LUMAJANG, iNews.id - Tukiran terlihat tekun memunguti barang-barang yang berserakan di dalam rumahnya. Lumpur yang menelan mata kakinya dia abaikan. Sesekali dia memandangi sekeliling rumahnya yang memang rusak cukup parah. Terkadang, matanya menatap puncak Gunung Semeru yang tampak megah terlihat dari rumahnya.
Peralatan dapur dan beberapa benda elektronik dia sisihkan dari rendaman lumpur yang mulai mengeras. Tangannya yang keriput masih sigap untuk menyelamatkan barang-barang yang menurutnya berharga. Sedetik kemudian, dia mengangkut benda-benda itu dengan menggunakan motor.
Meski raut sedih terlihat dari bapak berumur 60 tahun itu, namun Tukiran tampak tegar. Saat Gunung Semeru erupsi Sabtu (04/12/2021) lalu, dia harus menelan pil pahit kala melihat anaknya meregang nyawa di depan matanya. Bawon Triono, anak semata wayangnya itu mengembuskan napas terakhir beberapa saat setelah ditemukan di sungai yang juga merupakan lokasi penambangan pasir.
Tukiran masih mengingat betul kondisi anaknya sebelum meregang nyawa. Di pangkuannyalah anaknya yang berumur 33 tahun itu meninggal dunia. "Sempat masih hidup waktu ditemukan, tapi tidak lama setelah itu dia meninggal dunia," ucap Tukiran.
Bawon Triono ditemukan sekitar 2 kilometer dari rumahnya. Sehari-hari, dia bekerja sebagai penambang pasir di sungai yang melintas persis di belakang rumahnya.
Masih lekat dalam ingatan Tukiran tatkala dia ikut berjuang menyelamatkan putranya. "Saya cari di sungai setelah ada hujan abu dan lahar. Sempat berpikir anak saya bisa selamat," tutur Tukiran.
Nasib berkata lain.

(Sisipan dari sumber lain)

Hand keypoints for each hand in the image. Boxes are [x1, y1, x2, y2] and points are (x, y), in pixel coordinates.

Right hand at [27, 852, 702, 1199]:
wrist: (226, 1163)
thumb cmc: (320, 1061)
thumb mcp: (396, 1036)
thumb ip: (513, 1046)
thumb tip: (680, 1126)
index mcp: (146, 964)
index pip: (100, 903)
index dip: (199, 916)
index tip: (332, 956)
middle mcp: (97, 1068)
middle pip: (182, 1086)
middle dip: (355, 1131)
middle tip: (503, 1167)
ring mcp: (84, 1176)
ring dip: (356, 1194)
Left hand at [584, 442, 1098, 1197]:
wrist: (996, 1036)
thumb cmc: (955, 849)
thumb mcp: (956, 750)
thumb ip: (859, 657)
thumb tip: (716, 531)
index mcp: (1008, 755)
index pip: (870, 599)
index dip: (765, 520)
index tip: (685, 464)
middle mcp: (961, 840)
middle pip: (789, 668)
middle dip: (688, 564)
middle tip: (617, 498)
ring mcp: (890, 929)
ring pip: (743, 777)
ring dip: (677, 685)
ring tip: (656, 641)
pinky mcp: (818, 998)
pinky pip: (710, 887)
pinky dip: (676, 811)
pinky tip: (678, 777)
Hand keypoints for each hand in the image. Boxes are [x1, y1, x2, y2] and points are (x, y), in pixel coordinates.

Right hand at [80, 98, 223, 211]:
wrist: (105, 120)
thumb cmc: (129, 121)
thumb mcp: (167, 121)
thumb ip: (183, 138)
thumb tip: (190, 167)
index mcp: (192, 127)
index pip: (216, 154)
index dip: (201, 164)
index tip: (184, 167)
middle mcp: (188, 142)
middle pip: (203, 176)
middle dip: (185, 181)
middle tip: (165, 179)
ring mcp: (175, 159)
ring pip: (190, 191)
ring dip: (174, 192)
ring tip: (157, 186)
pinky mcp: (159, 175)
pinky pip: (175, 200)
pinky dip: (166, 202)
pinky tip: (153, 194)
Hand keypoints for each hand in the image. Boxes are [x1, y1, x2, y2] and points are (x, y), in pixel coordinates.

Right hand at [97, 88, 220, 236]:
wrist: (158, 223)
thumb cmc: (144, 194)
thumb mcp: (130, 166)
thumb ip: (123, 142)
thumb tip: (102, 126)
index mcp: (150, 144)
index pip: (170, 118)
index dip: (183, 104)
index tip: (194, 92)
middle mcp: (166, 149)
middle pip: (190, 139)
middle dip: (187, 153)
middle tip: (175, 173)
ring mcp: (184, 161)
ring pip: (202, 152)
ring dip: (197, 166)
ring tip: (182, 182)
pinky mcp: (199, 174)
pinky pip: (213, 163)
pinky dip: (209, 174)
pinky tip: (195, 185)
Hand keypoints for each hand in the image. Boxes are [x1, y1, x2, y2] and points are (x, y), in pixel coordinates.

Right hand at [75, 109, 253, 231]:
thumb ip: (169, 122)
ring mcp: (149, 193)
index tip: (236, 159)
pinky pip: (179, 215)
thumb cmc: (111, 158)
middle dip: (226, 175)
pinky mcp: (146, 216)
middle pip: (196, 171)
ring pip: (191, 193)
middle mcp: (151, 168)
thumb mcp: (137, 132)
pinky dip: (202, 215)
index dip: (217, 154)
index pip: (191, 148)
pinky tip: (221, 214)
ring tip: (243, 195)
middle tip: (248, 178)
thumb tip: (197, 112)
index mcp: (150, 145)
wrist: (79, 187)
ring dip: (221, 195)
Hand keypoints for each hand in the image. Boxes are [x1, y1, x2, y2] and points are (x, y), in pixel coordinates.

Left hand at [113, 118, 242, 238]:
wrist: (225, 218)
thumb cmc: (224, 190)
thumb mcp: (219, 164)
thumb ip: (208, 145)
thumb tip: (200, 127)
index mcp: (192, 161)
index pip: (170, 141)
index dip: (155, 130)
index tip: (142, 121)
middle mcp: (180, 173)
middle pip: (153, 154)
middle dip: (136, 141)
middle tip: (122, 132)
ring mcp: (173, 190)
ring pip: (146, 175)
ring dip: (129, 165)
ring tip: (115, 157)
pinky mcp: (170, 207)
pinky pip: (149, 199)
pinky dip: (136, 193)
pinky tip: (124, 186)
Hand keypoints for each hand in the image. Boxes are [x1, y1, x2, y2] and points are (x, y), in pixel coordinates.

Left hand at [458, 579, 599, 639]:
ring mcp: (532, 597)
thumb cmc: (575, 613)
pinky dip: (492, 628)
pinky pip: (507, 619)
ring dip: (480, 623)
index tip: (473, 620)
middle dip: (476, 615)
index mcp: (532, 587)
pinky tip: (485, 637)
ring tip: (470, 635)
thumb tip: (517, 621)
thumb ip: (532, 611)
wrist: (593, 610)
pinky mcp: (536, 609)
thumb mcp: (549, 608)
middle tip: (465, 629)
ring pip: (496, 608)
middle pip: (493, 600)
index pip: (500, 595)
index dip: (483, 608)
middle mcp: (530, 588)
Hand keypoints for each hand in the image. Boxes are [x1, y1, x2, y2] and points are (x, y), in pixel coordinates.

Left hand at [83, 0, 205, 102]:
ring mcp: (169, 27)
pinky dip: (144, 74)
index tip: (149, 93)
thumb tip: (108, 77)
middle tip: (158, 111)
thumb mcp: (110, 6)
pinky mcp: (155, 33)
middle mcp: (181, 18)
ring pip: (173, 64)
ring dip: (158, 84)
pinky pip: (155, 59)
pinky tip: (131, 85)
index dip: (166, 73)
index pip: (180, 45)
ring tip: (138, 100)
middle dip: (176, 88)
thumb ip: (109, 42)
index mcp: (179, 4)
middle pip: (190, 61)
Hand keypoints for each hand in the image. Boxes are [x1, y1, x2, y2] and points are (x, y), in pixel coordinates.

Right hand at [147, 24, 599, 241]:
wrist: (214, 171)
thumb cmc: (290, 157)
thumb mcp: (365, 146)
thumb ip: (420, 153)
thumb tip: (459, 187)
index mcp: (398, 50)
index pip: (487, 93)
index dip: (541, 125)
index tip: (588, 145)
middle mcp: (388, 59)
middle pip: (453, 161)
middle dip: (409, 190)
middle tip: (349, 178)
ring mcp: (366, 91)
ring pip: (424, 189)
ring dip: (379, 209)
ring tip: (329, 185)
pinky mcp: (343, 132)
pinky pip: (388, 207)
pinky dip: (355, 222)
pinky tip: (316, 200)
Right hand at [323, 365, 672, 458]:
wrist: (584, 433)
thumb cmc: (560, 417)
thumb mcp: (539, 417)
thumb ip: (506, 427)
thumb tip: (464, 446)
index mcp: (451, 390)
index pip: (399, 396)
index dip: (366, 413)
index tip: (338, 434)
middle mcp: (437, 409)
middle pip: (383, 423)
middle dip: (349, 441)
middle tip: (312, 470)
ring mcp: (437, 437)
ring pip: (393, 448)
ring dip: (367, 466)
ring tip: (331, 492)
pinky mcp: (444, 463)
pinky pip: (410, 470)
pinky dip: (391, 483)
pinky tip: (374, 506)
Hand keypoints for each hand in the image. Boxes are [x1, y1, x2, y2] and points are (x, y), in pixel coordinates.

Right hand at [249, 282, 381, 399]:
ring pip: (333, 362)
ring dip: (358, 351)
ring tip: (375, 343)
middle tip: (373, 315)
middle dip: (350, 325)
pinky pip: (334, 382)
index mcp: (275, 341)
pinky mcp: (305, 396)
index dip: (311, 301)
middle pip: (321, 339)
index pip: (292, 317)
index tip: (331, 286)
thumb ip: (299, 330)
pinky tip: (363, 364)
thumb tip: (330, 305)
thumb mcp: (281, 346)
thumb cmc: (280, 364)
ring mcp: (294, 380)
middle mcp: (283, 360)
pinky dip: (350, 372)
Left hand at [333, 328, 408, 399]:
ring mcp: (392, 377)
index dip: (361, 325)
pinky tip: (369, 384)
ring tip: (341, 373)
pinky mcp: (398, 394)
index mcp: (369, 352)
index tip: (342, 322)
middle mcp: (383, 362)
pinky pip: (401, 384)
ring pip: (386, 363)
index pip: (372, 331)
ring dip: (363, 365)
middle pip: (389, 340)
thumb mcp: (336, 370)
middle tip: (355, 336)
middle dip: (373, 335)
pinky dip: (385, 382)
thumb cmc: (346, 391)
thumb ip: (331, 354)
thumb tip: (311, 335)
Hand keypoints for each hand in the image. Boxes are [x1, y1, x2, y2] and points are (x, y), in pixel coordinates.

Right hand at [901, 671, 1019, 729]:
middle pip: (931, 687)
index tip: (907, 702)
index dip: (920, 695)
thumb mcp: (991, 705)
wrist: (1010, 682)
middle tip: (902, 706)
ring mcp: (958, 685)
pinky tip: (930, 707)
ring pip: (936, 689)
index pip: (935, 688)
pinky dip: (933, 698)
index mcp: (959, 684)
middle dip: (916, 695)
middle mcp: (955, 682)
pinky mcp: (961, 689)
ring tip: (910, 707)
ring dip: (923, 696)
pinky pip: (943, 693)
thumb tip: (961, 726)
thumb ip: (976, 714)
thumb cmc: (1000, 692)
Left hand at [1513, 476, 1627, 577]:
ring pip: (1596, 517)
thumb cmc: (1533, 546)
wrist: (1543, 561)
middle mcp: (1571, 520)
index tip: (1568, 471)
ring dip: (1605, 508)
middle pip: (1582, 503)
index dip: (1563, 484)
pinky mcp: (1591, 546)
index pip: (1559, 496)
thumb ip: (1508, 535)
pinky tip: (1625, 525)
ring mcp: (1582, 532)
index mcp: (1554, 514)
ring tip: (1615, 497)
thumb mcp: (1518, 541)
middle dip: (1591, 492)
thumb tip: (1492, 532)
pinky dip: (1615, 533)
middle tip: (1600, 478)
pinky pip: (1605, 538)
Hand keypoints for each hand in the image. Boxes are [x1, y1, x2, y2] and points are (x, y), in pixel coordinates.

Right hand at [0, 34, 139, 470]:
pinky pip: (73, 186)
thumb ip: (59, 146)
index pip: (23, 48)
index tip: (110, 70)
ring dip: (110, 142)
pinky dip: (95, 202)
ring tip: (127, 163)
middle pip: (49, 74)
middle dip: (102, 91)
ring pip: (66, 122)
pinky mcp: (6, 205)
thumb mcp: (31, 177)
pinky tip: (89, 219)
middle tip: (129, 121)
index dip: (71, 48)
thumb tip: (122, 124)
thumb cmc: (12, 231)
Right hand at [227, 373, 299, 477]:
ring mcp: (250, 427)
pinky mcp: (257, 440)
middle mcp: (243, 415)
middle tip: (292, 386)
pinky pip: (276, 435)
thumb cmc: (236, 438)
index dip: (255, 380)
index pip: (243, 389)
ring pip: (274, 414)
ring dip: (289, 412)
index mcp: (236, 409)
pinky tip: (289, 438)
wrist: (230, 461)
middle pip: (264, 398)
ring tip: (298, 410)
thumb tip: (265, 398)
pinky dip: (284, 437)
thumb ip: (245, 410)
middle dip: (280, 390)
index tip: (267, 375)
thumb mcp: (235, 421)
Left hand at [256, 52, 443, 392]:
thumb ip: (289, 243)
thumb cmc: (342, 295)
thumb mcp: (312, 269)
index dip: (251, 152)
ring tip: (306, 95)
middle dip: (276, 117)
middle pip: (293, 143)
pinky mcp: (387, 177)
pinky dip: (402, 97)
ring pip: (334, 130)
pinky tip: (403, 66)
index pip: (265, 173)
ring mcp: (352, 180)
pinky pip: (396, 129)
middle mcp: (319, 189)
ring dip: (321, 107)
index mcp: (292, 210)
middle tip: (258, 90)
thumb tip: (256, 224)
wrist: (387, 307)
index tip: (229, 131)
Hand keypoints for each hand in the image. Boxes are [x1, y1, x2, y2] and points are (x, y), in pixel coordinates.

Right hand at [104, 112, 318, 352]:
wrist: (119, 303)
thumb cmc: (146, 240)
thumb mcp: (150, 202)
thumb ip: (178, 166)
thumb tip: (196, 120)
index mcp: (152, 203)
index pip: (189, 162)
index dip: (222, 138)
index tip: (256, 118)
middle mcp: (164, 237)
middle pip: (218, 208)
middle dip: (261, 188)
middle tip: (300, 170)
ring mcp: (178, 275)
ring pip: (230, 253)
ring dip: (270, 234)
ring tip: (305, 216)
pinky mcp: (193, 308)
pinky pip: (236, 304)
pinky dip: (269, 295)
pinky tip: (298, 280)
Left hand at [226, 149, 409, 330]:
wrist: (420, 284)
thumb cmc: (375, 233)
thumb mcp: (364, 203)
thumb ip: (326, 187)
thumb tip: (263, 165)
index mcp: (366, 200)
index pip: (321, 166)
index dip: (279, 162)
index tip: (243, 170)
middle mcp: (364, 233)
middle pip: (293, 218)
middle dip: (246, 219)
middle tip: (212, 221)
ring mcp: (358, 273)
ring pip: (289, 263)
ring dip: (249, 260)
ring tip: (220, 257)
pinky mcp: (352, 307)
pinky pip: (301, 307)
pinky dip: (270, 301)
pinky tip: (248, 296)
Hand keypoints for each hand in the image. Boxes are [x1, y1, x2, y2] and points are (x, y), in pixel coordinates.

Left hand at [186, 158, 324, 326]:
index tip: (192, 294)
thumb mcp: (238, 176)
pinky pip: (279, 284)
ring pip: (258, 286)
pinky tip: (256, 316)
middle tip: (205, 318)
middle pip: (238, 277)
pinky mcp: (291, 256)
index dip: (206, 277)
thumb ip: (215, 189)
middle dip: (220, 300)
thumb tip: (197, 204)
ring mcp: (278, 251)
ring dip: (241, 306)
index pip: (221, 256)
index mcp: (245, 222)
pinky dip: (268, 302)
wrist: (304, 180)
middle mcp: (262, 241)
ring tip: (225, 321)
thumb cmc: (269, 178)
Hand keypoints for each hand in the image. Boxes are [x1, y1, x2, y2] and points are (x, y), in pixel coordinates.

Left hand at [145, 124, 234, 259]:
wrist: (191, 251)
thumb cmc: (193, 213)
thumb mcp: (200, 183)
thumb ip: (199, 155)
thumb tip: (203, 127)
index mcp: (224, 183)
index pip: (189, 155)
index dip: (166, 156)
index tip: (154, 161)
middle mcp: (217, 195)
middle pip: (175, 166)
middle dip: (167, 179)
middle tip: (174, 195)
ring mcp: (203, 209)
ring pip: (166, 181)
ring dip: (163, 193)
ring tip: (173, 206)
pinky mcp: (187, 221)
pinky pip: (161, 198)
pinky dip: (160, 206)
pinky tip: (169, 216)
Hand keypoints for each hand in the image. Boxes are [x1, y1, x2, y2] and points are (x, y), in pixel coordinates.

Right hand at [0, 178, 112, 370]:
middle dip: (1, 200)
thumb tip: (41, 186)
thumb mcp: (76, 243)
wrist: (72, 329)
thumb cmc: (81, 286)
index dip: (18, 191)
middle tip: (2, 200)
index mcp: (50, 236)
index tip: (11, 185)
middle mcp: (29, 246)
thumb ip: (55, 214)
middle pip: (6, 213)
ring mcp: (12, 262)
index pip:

Meski detak jantung dan napasnya menunjukkan tanda-tanda kehidupan, Bawon akhirnya tak bisa diselamatkan. Sekujur tubuhnya terbakar dan sempat membuat Tukiran menitikkan air mata melihat kondisi sang putra.
"Iya, seluruh kulitnya gosong," ujar Tukiran yang sehari-hari bertahan hidup dari bertani ini.
Dia lantas bertutur kejadian yang semasa hidupnya di lereng Gunung Semeru paling menakutkan itu. Di dan warga Dusun Curahkobokan lainnya tak menyadari akan bahaya letusan gunung tertinggi se pulau Jawa itu. "Jangankan tanda di atas, letusannya saja kami tidak mendengar," tuturnya lagi.
Yang dia tahu, kondisi awan menjadi gelap. Tak berselang lama, hujan turun disertai dengan abu vulkanik. Dari situlah ia menyadari bahwa gunung yang berada persis di depan rumahnya itu meletus. "Lalu saya keluar rumah dan mencari anak saya. Setelah itu, saya tidak berani pulang," cerita Tukiran lagi.
Tak hanya kehilangan putranya, Tukiran juga kehilangan hewan ternak piaraannya. Namun, itu bukan lantaran dampak letusan Gunung Semeru. "Pertama kali saya datang ke rumah, kambing-kambing saya masih ada lima. Tapi sehari kemudian, kambing-kambing itu hilang," akunya dan menyebut angka rupiah jika kambing-kambing itu dijual.
Tukiran mengakui bahwa erupsi Gunung Semeru kali ini paling dahsyat sepanjang umurnya tinggal di kampung Curahkobokan, Desa Supiturang, Kecamatan Pronojiwo. Melihat dampak yang ditimbulkan, dia mulai berpikir ulang untuk tetap tinggal di rumahnya yang kondisinya juga mengalami kerusakan cukup parah. Bahkan, tak satupun dari ratusan rumah di kampungnya itu yang lolos dari amukan Semeru.
Meski tak memiliki tempat tinggal cadangan, dia tak lagi berpikir untuk membenahi rumahnya. Hanya benda-benda yang menurutnya berharga saja yang ia selamatkan. "Siapa yang berani tinggal di kampung ini. Lihat saja bagaimana jika Semeru meletus lagi. Rumah ini akan saya tinggal," kata Tukiran.
Tukiran juga tak memiliki rencana untuk menetap di mana. Pascaerupsi Semeru, dia tinggal sementara di rumah saudaranya di kampung sebelah. Dia hanya bisa pasrah dan tak memiliki rencana membangun rumah lantaran kondisi ekonominya. "Tidak tahu bagaimana nanti. Yang jelas saya tidak akan tinggal di sini lagi," ujarnya.